Comme GR 816, Éternel Parisien est née de mon envie et non d’une quelconque nécessité et possède un esprit très français – et même, en l’occurrence, parisien – où élégance, audace et subversion se mélangent en toute harmonie. Mais je veux en faire une marque concept, une sorte de terrain de jeux créatif, une maison d’édition de produits s’inscrivant dans une pérennité et dessinant un univers cohérent, original et chaleureux.

Pourquoi avoir démarré cette histoire avec un accessoire ?

J’ai commencé avec un sac inspiré d’une plaque de rue de Paris et de la maroquinerie. Le développement en est moins compliqué que pour un vêtement et c’est un bon point de départ à partir duquel on peut tirer le fil de l’histoire. Mais je suis en train de préparer une bougie et un tapis de yoga et j’aimerais plus tard proposer des vêtements comme une belle chemise, un pantalon, un trench, un tracksuit et aussi de la décoration, de la photo, de l’édition littéraire pour mettre en avant des inconnus. Je veux prendre le temps de faire bien les choses, avec savoir-faire, dans un esprit raisonnable qui évite le gaspillage et la surconsommation. Je ne veux pas tomber dans les clichés parisiens ; Paris est une ville en constante évolution. Et je tiens à instiller dans tout cela une dose d’humour et de dérision, comme on le retrouve déjà dans mes foulards.

Où en est la marque après près de cinq ans d’existence ?

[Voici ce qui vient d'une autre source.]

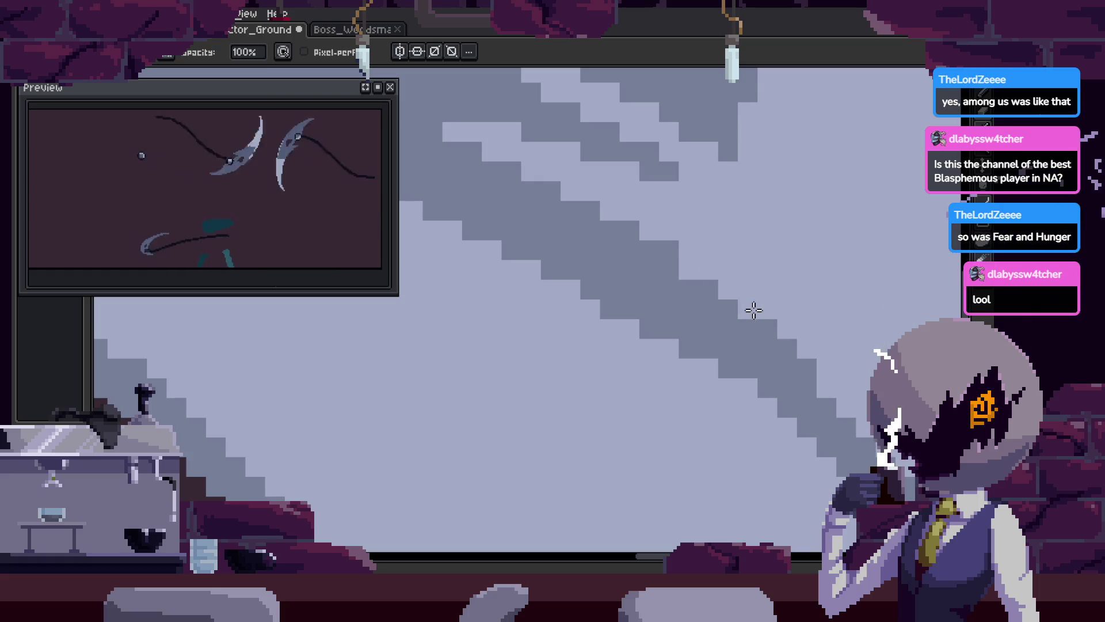
pyautogui.scroll(3, 812, 363)
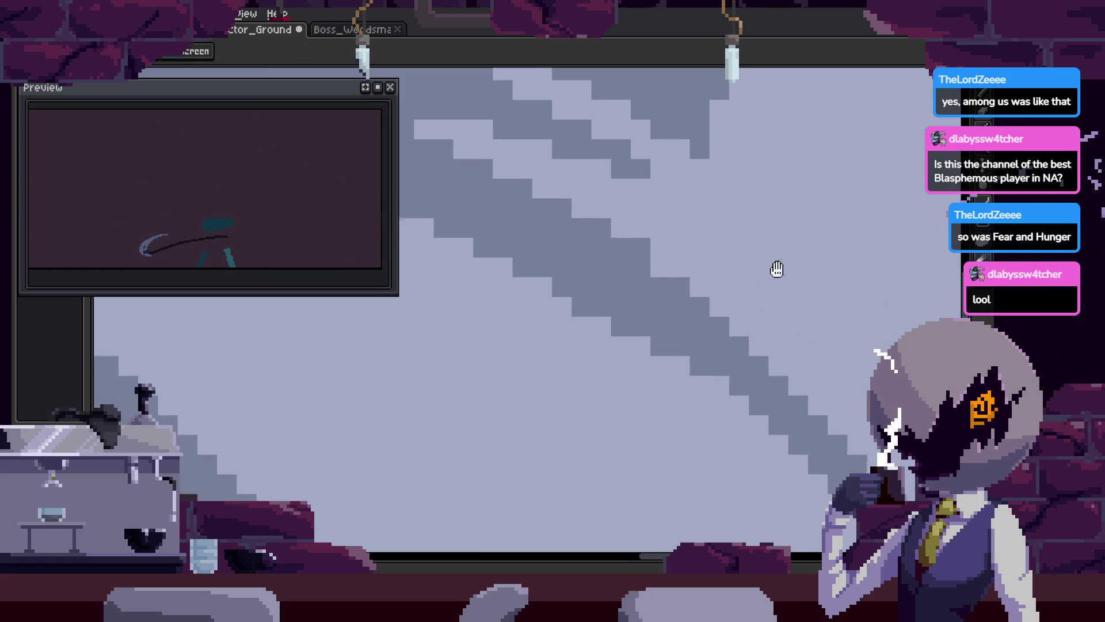
pyautogui.scroll(-1, 725, 317)
pyautogui.scroll(2, 777, 301)
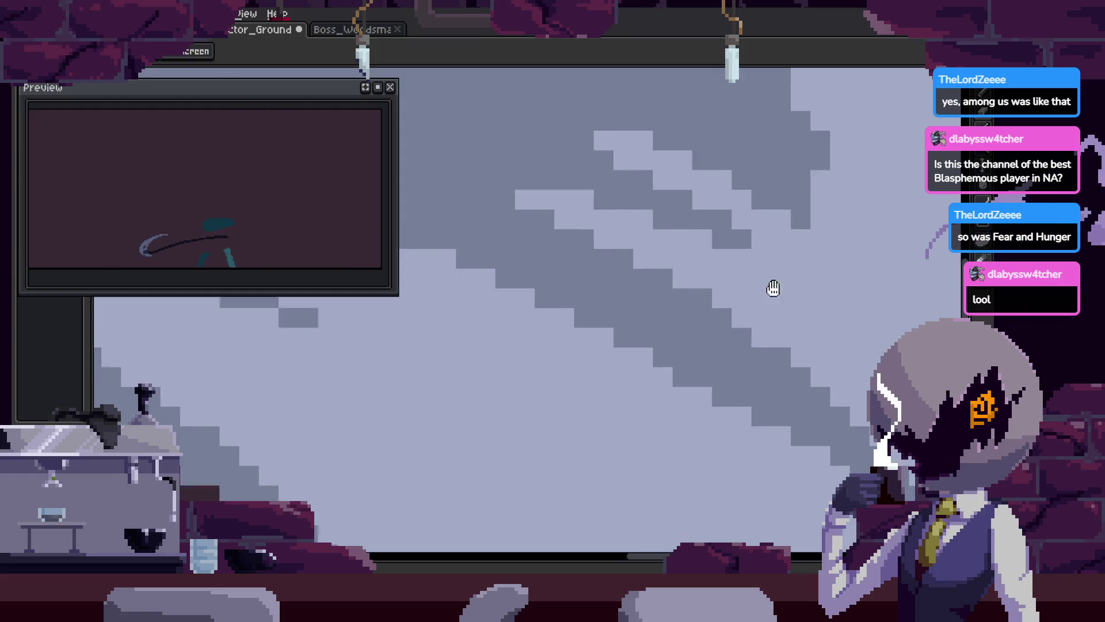
pyautogui.scroll(-3, 703, 371)
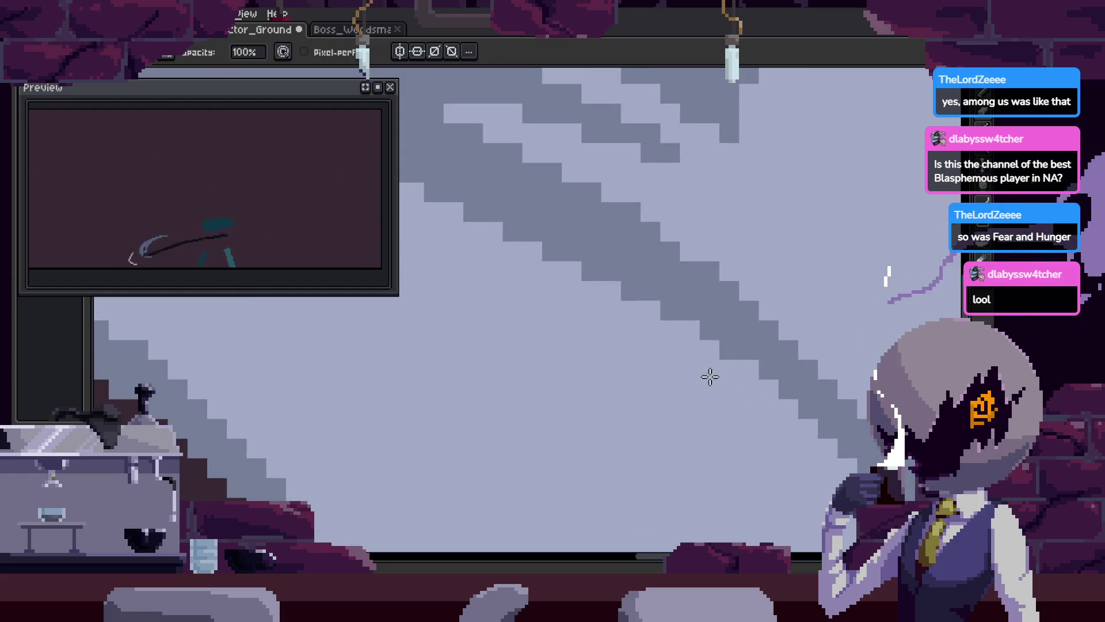
pyautogui.scroll(-3, 698, 388)
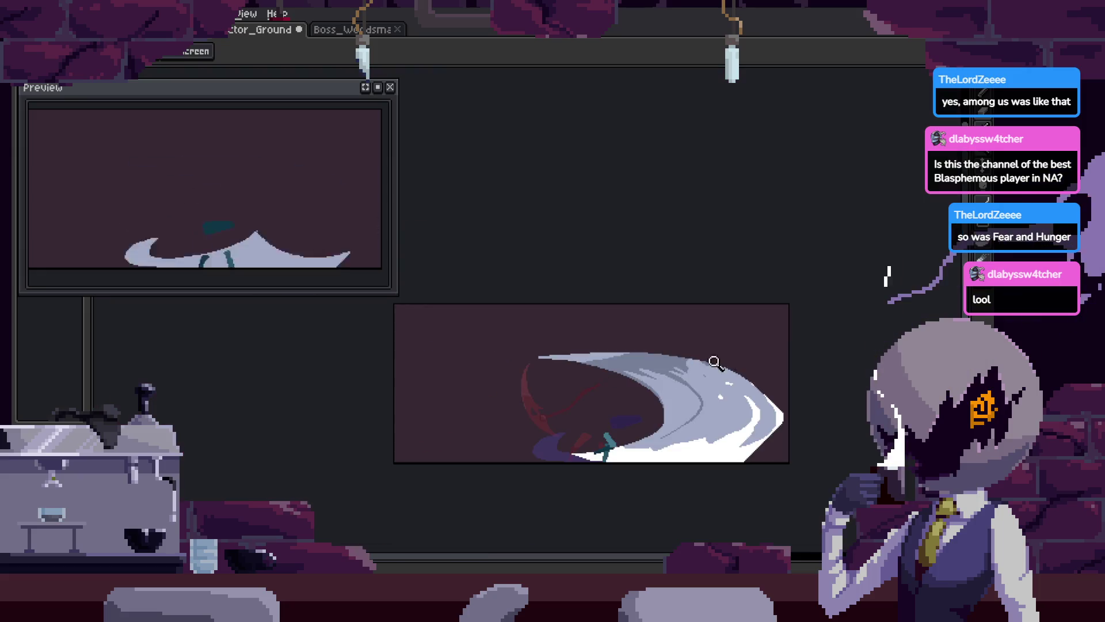
pyautogui.scroll(3, 738, 340)
pyautogui.press('ctrl+s')
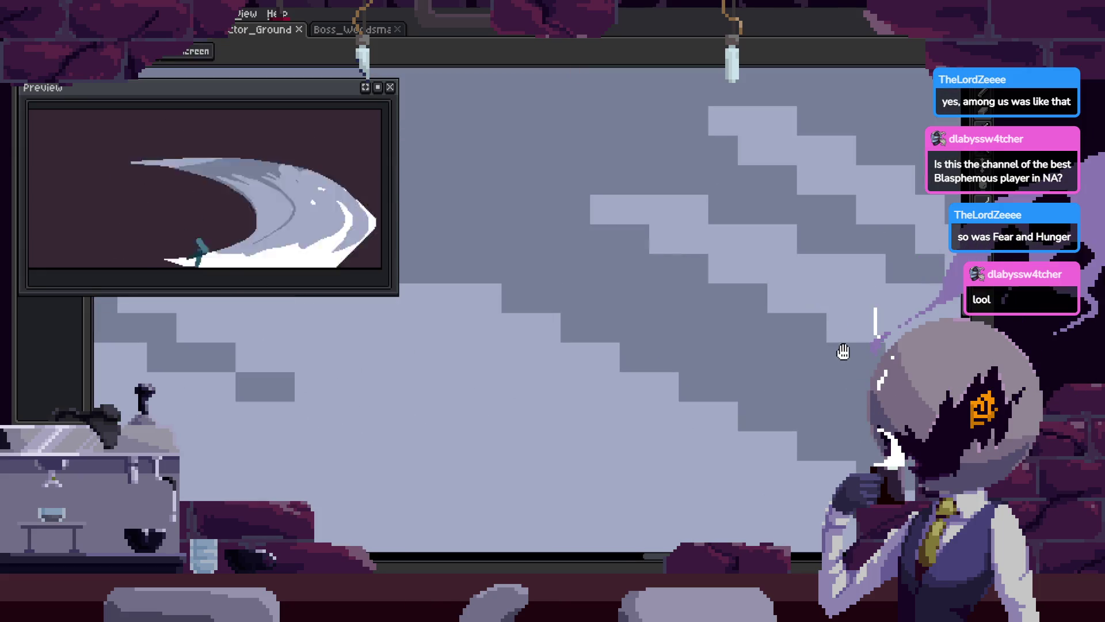
# Repaint two dark stair-step blocks in the light shade and save
pyautogui.scroll(3, 689, 324)
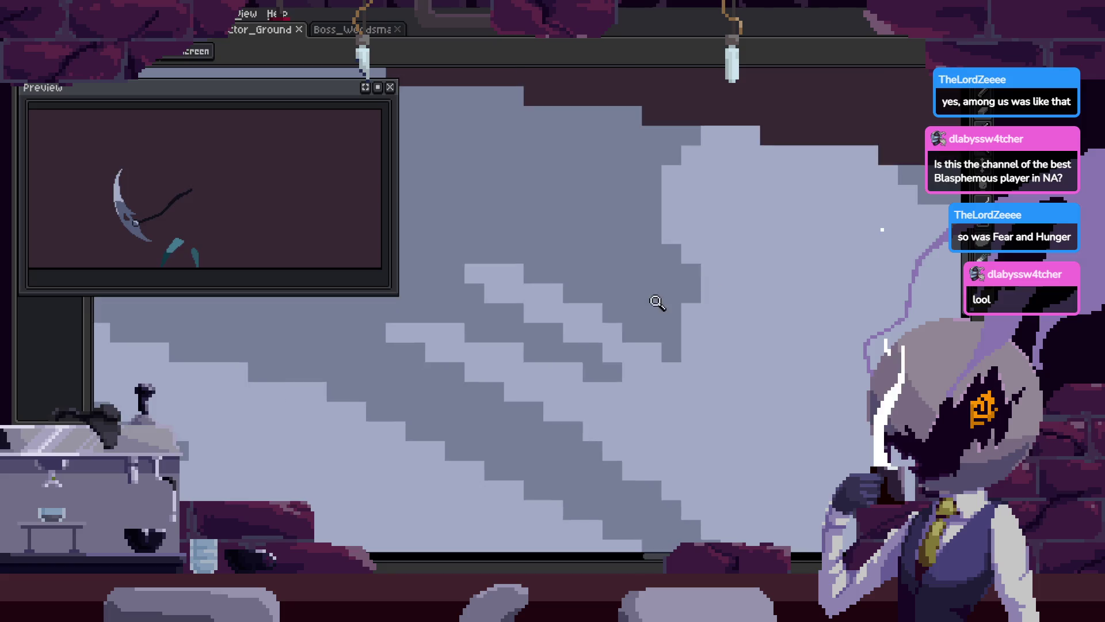
pyautogui.press('b')
pyautogui.scroll(2, 689, 385)
pyautogui.moveTo(679, 346); pyautogui.dragTo(780, 381)
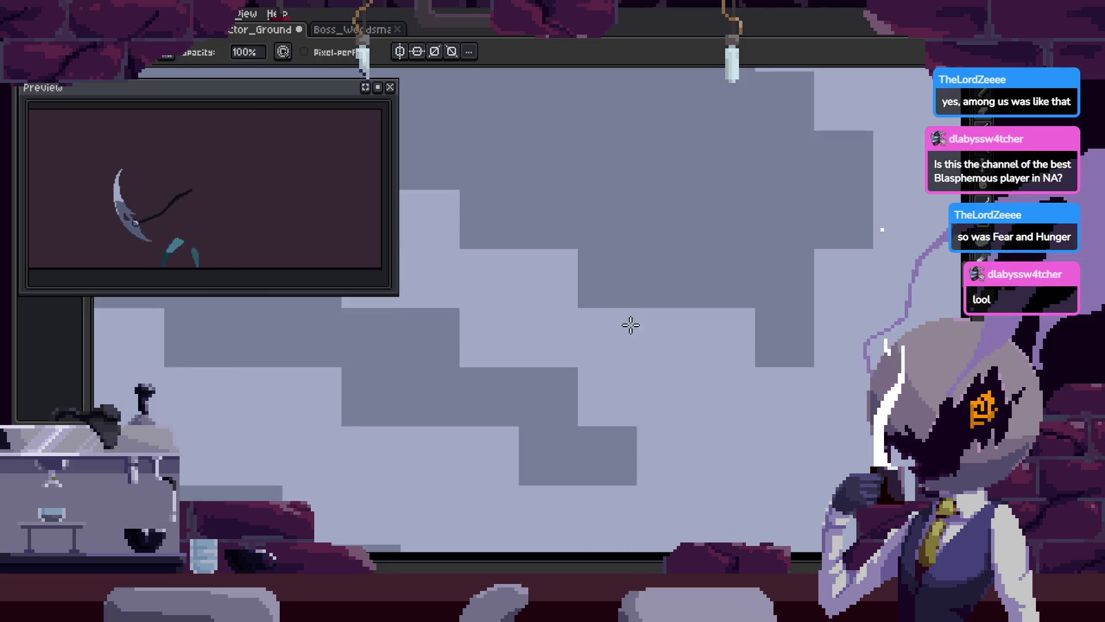
pyautogui.moveTo(635, 328); pyautogui.dragTo(599, 299)
pyautogui.press('ctrl+s')
# Pick the dark shade from the stair edge and darken a light block there, then save
pyautogui.press('z')
pyautogui.scroll(-5, 708, 373)
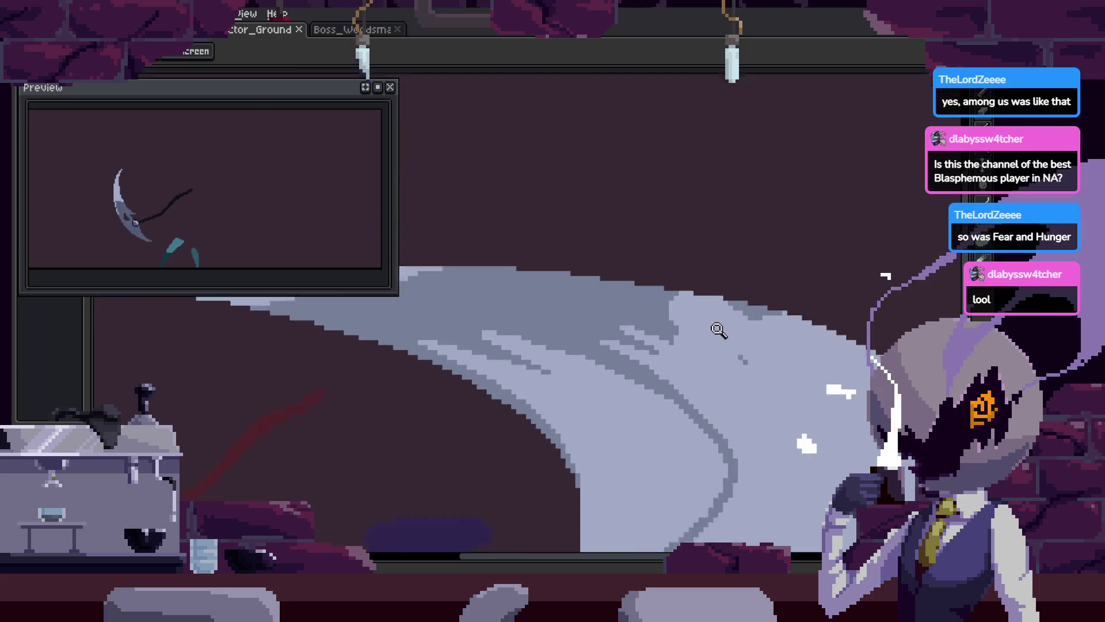
pyautogui.scroll(5, 720, 331)
pyautogui.press('b')
pyautogui.press('ctrl+z')
pyautogui.keyDown('alt'); pyautogui.click(587, 326); pyautogui.keyUp('alt')
pyautogui.click(641, 340)
pyautogui.hscroll(3, 641, 340)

J’ai lancé la marque peu avant la pandémie. Tout a donc pris un certain retard. J’ai reçu la semaine dernière la première véritable production, repensée, plus concentrée, avec une identité plus forte et des prix plus étudiés allant de 75 à 250 euros pour la petite maroquinerie et de 450 à 1 200 euros pour les sacs. Les carrés de soie font 70 cm de côté pour éviter les chutes et sont vendus 150 euros. Je m’appuie sur un bureau d’études en France et une petite usine à Ubrique en Espagne à même de produire en petites séries. Les foulards sont fabriqués à Côme en Italie en séries de 30 à 50 exemplaires. La métallerie des sacs, les sangles et galons proviennent aussi d’Italie. Pour les produits plus spécifiques comme le porte-bouteille, je fais appel à des ateliers, à Paris ou en France, ayant une expertise. Depuis cette saison, la marque est présente en showroom pendant les fashion weeks, ce qui nous a valu déjà des contacts avec de belles boutiques aux États Unis, au Japon, en Corée. Et elle est distribuée dans le concept store parisien Beau Oui. Nous sommes en cours de refonte du site internet où une boutique en ligne propose les produits depuis le début. Un lien Shopify permet aussi d’acheter sur Instagram. Et nous allons faire des pop-up stores.

Avec quels types de cuir travaillez-vous ?

Nous utilisons des cuirs de veau italiens, espagnols et français, du cuir bovin tannage végétal, du cuir d’agneau et du chevreau pour les doublures. Nous nous limitons à quelques articles pour éviter le gaspillage. J’apprécie les cuirs peu couverts, au toucher sensuel et naturel, avec une certaine rondeur pour former de beaux volumes, qui ne cassent pas et vieillissent bien. C’est un beau symbole pour moi de commencer un nouveau projet avec le cuir, qui est une matière que j’affectionne particulièrement, pour les accessoires et également pour les vêtements.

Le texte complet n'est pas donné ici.